## start

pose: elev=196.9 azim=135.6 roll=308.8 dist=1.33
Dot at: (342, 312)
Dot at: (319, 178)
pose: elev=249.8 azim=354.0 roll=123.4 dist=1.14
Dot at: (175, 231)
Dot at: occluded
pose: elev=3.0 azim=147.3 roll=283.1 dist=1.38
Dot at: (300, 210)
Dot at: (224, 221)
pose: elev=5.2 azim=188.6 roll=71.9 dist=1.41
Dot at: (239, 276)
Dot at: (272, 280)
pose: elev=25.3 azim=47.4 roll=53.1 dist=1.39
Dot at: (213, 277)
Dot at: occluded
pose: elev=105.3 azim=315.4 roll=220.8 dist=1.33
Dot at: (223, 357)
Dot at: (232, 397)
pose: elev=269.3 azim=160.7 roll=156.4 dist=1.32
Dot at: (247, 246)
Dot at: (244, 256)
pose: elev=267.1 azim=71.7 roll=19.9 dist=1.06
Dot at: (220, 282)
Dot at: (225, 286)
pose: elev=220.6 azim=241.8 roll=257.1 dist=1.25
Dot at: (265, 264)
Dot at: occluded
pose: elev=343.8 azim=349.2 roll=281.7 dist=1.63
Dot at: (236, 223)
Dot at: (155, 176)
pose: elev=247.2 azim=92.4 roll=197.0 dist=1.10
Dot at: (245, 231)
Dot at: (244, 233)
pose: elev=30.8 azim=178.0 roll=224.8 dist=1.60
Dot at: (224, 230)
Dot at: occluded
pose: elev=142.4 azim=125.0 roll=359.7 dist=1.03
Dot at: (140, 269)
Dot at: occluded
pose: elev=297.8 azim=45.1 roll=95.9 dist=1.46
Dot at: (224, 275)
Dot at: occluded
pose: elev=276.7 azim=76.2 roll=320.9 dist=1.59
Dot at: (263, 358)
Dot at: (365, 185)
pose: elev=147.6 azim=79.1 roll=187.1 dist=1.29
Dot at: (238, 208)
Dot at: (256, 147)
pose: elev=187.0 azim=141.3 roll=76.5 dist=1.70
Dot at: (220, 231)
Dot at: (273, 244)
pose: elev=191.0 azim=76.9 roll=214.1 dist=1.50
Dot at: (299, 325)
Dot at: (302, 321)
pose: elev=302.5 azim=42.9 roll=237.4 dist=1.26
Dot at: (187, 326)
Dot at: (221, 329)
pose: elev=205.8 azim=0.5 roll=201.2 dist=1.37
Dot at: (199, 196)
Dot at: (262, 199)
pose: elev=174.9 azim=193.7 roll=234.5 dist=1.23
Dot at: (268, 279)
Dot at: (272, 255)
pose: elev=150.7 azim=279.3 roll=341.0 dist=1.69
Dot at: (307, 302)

## end

● **TASK PROMPT**
Express as a JSON list of strings the lines starting at the one that contains "pose: elev=269.3 azim=160.7" and ending at the one that contains "Dot at: (155, 176)", one string per line and no blank lines.

● **SOLUTION**
[
  "pose: elev=269.3 azim=160.7 roll=156.4 dist=1.32",
  "Dot at: (247, 246)",
  "Dot at: (244, 256)",
  "pose: elev=267.1 azim=71.7 roll=19.9 dist=1.06",
  "Dot at: (220, 282)",
  "Dot at: (225, 286)",
  "pose: elev=220.6 azim=241.8 roll=257.1 dist=1.25",
  "Dot at: (265, 264)",
  "Dot at: occluded",
  "pose: elev=343.8 azim=349.2 roll=281.7 dist=1.63",
  "Dot at: (236, 223)",
  "Dot at: (155, 176)"
]